# [Instructions to follow]
Look for "save" in each line of the records, and copy the lines that have it.

# [Given information]
══════
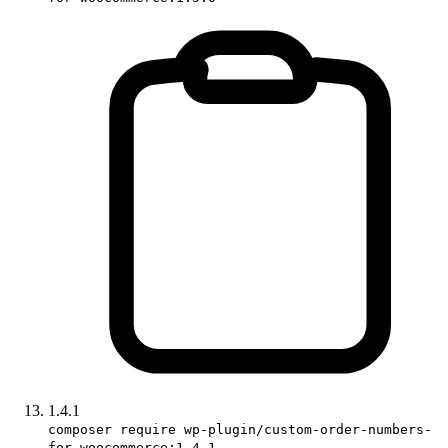
1.4.1
composer require wp-plugin/custom-order-numbers-
for-woocommerce:1.4.1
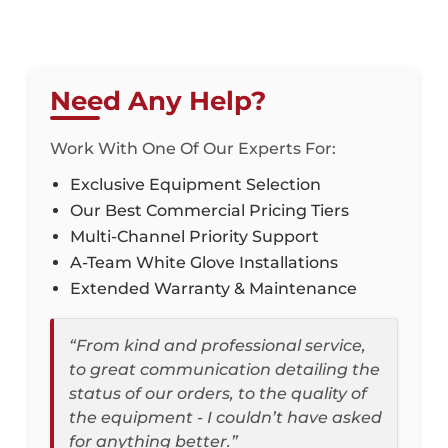
Need Any Help?
Work With One Of Our Experts For:
Exclusive Equipment Selection
Our Best Commercial Pricing Tiers
Multi-Channel Priority Support
A-Team White Glove Installations
Extended Warranty & Maintenance
“From kind and professional service,
to great communication detailing the
status of our orders, to the quality of
the equipment - I couldn’t have asked
for anything better.”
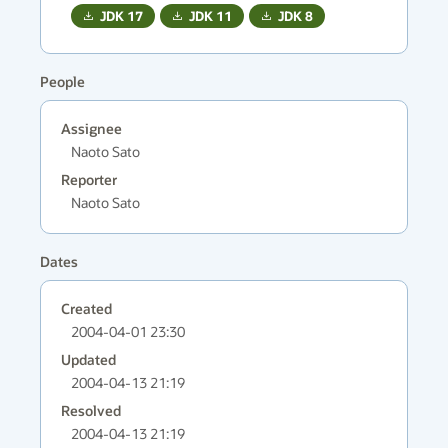
JDK
17
JDK
11
JDK
8
People
Assignee
Naoto Sato
Reporter
Naoto Sato
Dates
Created
2004-04-01 23:30
Updated
2004-04-13 21:19
Resolved
2004-04-13 21:19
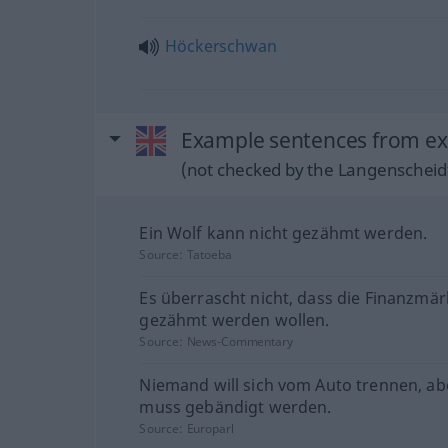
Höckerschwan
Example sentences from ex
(not checked by the Langenscheidt
Ein Wolf kann nicht gezähmt werden.
Source:
Tatoeba
Es überrascht nicht, dass die Finanzmär
gezähmt werden wollen.
Source:
News-Commentary
Niemand will sich vom Auto trennen, ab
muss gebändigt werden.
Source:
Europarl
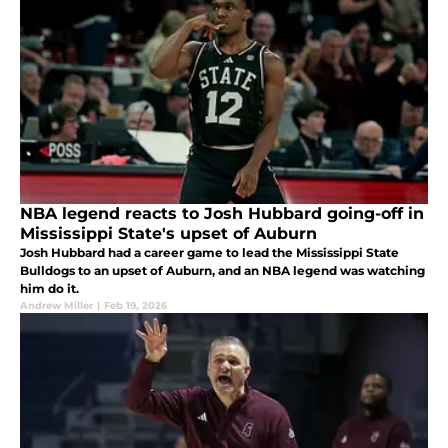
NBA legend reacts to Josh Hubbard going-off in
Mississippi State's upset of Auburn
Josh Hubbard had a career game to lead the Mississippi State
Bulldogs to an upset of Auburn, and an NBA legend was watching
him do it.
Andrew Miller
|
Feb 19, 2026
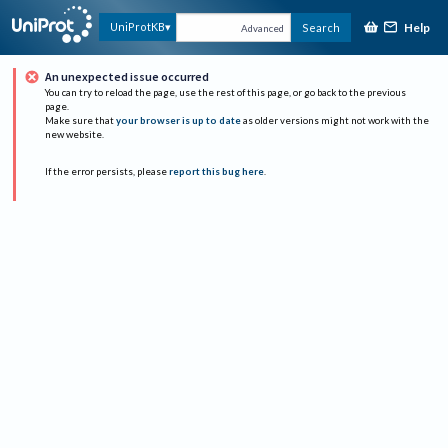
Help
UniProtKB
Search
Advanced
An unexpected issue occurred
You can try to reload the page, use the rest of this page, or go back to the previous
page.
Make sure that
your browser is up to date
as older versions might not work with the
new website.
If the error persists, please
report this bug here
.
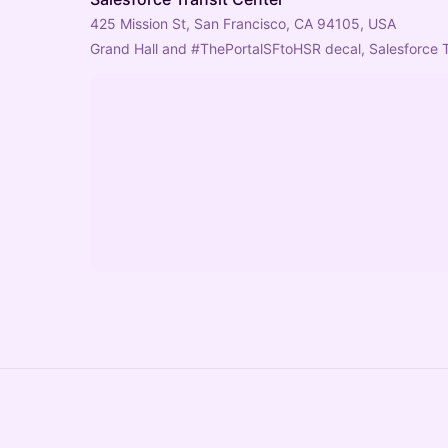
425 Mission St, San Francisco, CA 94105, USA
Grand Hall and 
#ThePortalSFtoHSR
 decal, Salesforce 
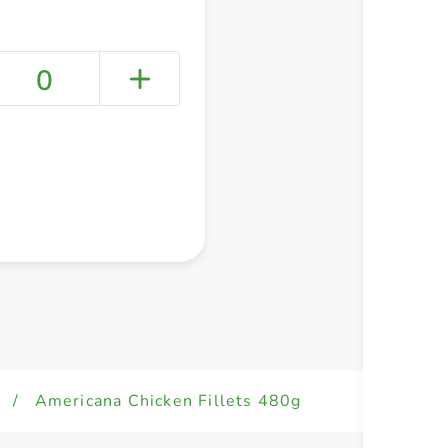
0
+ Create a new list
/
Americana Chicken Fillets 480g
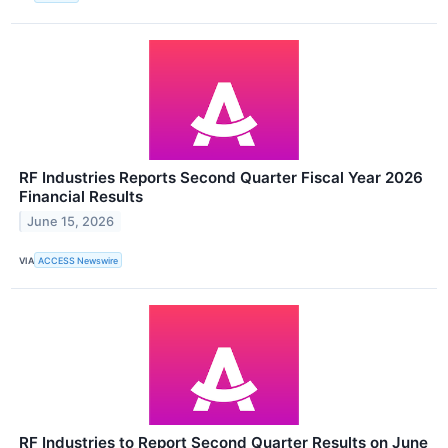
RF Industries Reports Second Quarter Fiscal Year 2026
Financial Results
June 15, 2026
VIA
ACCESS Newswire
RF Industries to Report Second Quarter Results on June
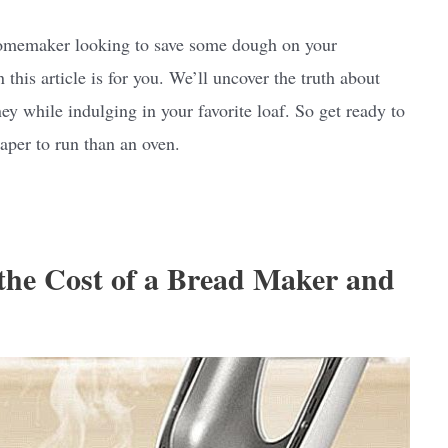
a homemaker looking to save some dough on your
en this article is for you. We’ll uncover the truth about
 while indulging in your favorite loaf. So get ready to
aper to run than an oven.
 the Cost of a Bread Maker and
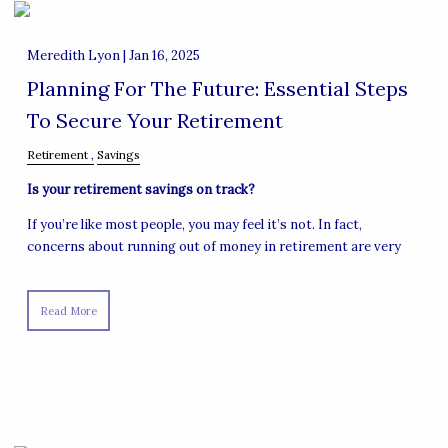
Meredith Lyon |
Jan 16, 2025
Planning For The Future: Essential Steps
To Secure Your Retirement
Retirement
Savings
Is your retirement savings on track?
If you’re like most people, you may feel it’s not. In fact,
concerns about running out of money in retirement are very
Read More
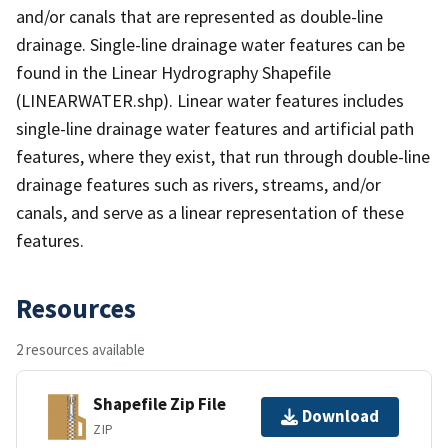
and/or canals that are represented as double-line
drainage. Single-line drainage water features can be
found in the Linear Hydrography Shapefile
(LINEARWATER.shp). Linear water features includes
single-line drainage water features and artificial path
features, where they exist, that run through double-line
drainage features such as rivers, streams, and/or
canals, and serve as a linear representation of these
features.
Resources
2 resources available
Shapefile Zip File
Download
ZIP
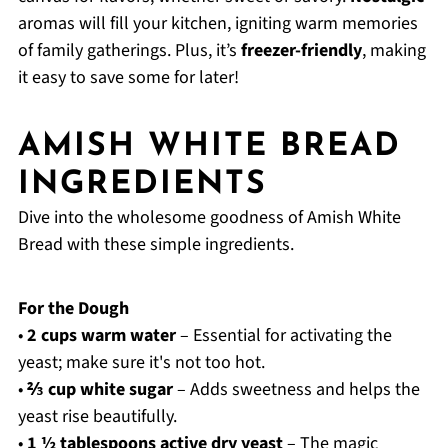
aromas will fill your kitchen, igniting warm memories
of family gatherings. Plus, it’s
freezer-friendly
, making
it easy to save some for later!
AMISH WHITE BREAD
INGREDIENTS
Dive into the wholesome goodness of Amish White
Bread with these simple ingredients.
For the Dough
•
2 cups warm water
– Essential for activating the
yeast; make sure it's not too hot.
•
⅔ cup white sugar
– Adds sweetness and helps the
yeast rise beautifully.
•
1 ½ tablespoons active dry yeast
– The magic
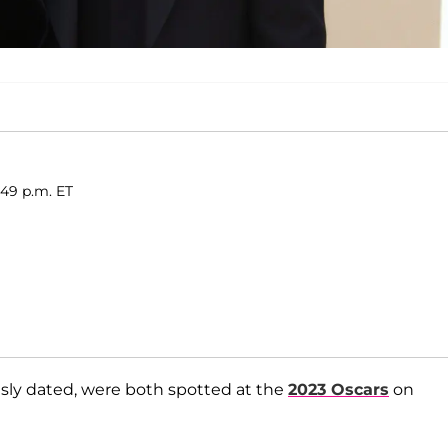
:49 p.m. ET
usly dated, were both spotted at the
2023 Oscars
on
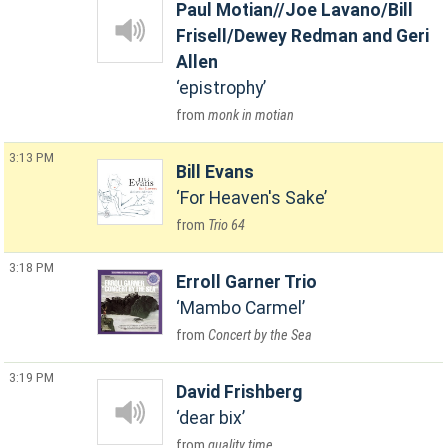
Paul Motian//Joe Lavano/Bill
Frisell/Dewey Redman and Geri
Allen
epistrophy
monk in motian
3:13 PM
Bill Evans
For Heaven's Sake
Trio 64
3:18 PM
Erroll Garner Trio
Mambo Carmel
Concert by the Sea
3:19 PM
David Frishberg
dear bix
quality time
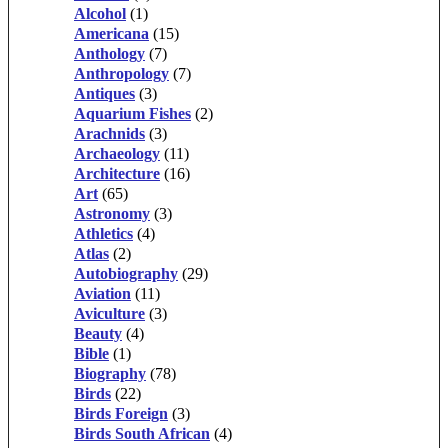
Alcohol
(1)
Americana
(15)
Anthology
(7)
Anthropology
(7)
Antiques
(3)
Aquarium Fishes
(2)
Arachnids
(3)
Archaeology
(11)
Architecture
(16)
Art
(65)
Astronomy
(3)
Athletics
(4)
Atlas
(2)
Autobiography
(29)
Aviation
(11)
Aviculture
(3)
Beauty
(4)
Bible
(1)
Biography
(78)
Birds
(22)
Birds Foreign
(3)
Birds South African
(4)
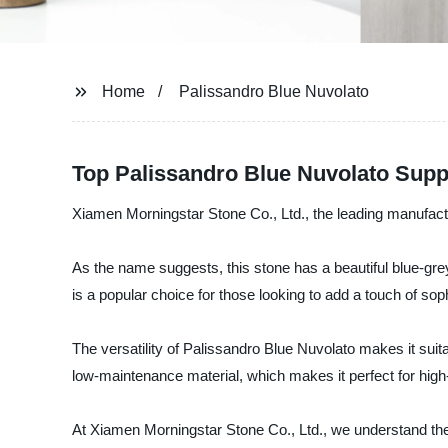
Home
Palissandro Blue Nuvolato
Top Palissandro Blue Nuvolato Supp
Xiamen Morningstar Stone Co., Ltd., the leading manufactur
As the name suggests, this stone has a beautiful blue-grey
is a popular choice for those looking to add a touch of sophi
The versatility of Palissandro Blue Nuvolato makes it suita
low-maintenance material, which makes it perfect for high
At Xiamen Morningstar Stone Co., Ltd., we understand the 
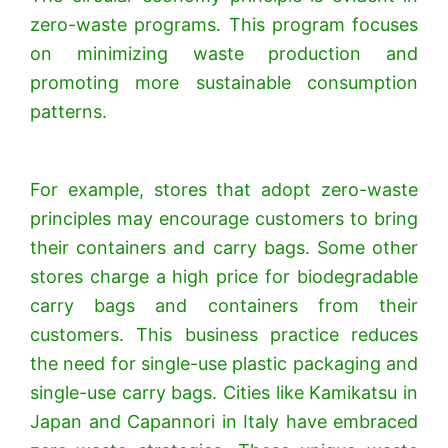
zero-waste programs. This program focuses
on minimizing waste production and
promoting more sustainable consumption
patterns.
For example, stores that adopt zero-waste
principles may encourage customers to bring
their containers and carry bags. Some other
stores charge a high price for biodegradable
carry bags and containers from their
customers. This business practice reduces
the need for single-use plastic packaging and
single-use carry bags. Cities like Kamikatsu in
Japan and Capannori in Italy have embraced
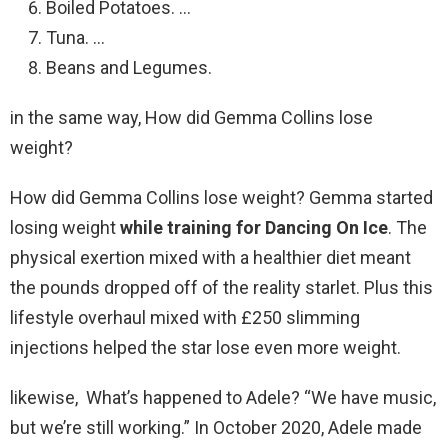
Boiled Potatoes. …
Tuna. …
Beans and Legumes.
in the same way, How did Gemma Collins lose
weight?
How did Gemma Collins lose weight? Gemma started
losing weight
while training for Dancing On Ice
. The
physical exertion mixed with a healthier diet meant
the pounds dropped off of the reality starlet. Plus this
lifestyle overhaul mixed with £250 slimming
injections helped the star lose even more weight.
likewise, What’s happened to Adele? “We have music,
but we’re still working.” In October 2020, Adele made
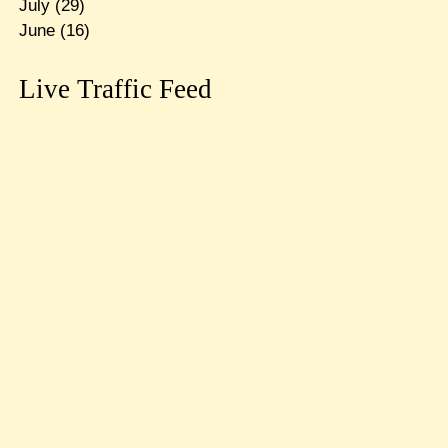
July
(29)
June
(16)
Live Traffic Feed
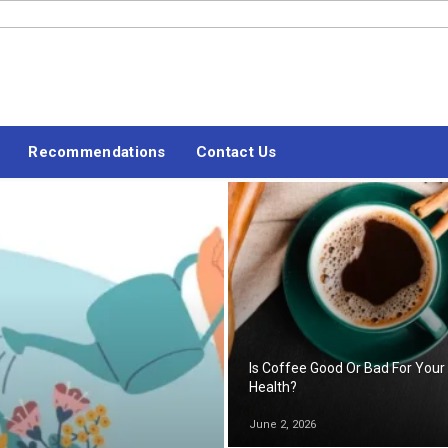
#LETSBLOGOFF
Recommendations
Contact Us
Is Coffee Good Or Bad For Your
Health?
June 2, 2026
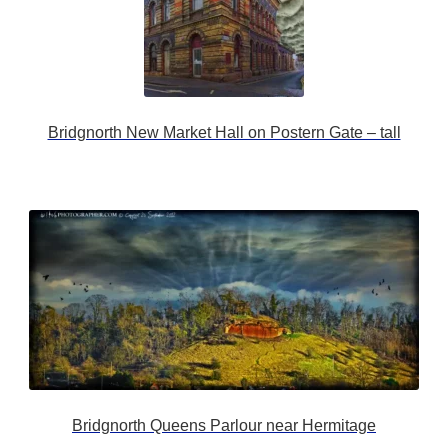
Bridgnorth New Market Hall on Postern Gate – tall
Bridgnorth Queens Parlour near Hermitage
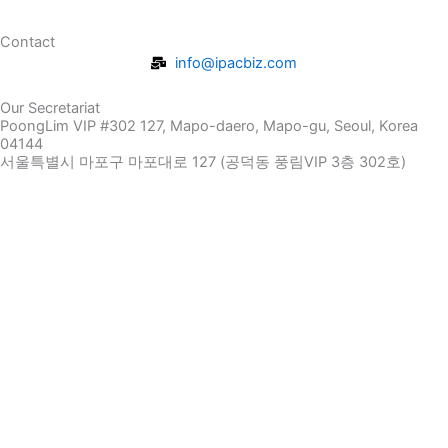
Contact
info@ipacbiz.com
Our Secretariat
PoongLim VIP #302 127, Mapo-daero, Mapo-gu, Seoul, Korea
04144
서울특별시 마포구 마포대로 127 (공덕동 풍림VIP 3층 302호)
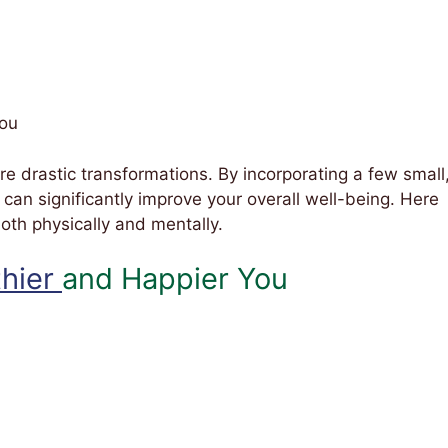
You
ire drastic transformations. By incorporating a few small
u can significantly improve your overall well-being. Here
 both physically and mentally.
thier
and Happier You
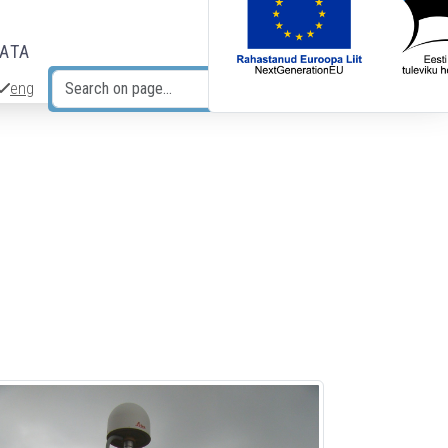
DATA
eng
Search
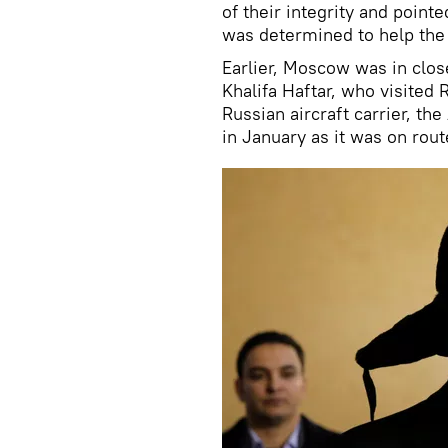
of their integrity and point
was determined to help the
Earlier, Moscow was in clos
Khalifa Haftar, who visited
Russian aircraft carrier, th
in January as it was on rout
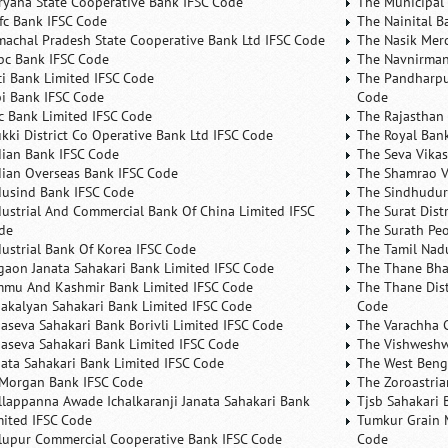
ryana State Cooperative Bank IFSC Code
The Municipal
fc Bank IFSC Code
The Nainital B
machal Pradesh State Cooperative Bank Ltd IFSC Code
The Nasik Mer
bc Bank IFSC Code
The Navnirman
ici Bank Limited IFSC Code
The Pandharpu
bi Bank IFSC Code
Code
fc Bank Limited IFSC Code
The Rajasthan 
ukki District Co Operative Bank Ltd IFSC Code
The Royal Bank
dian Bank IFSC Code
The Seva Vikas
dian Overseas Bank IFSC Code
The Shamrao V
dusind Bank IFSC Code
The Sindhudurg
dustrial And Commercial Bank Of China Limited IFSC
The Surat Dist
de
The Surath Peo
dustrial Bank Of Korea IFSC Code
The Tamil Nad
lgaon Janata Sahakari Bank Limited IFSC Code
The Thane Bha
mmu And Kashmir Bank Limited IFSC Code
The Thane Dist
nakalyan Sahakari Bank Limited IFSC Code
Code
naseva Sahakari Bank Borivli Limited IFSC Code
The Varachha 
naseva Sahakari Bank Limited IFSC Code
The Vishweshw
nata Sahakari Bank Limited IFSC Code
The West Beng
 Morgan Bank IFSC Code
The Zoroastria
llappanna Awade Ichalkaranji Janata Sahakari Bank
Tjsb Sahakari 
mited IFSC Code
Tumkur Grain 
lupur Commercial Cooperative Bank IFSC Code
Code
══════
# [Solution to the problem]
a homemaker looking to save some dough on your
it easy to save some for later!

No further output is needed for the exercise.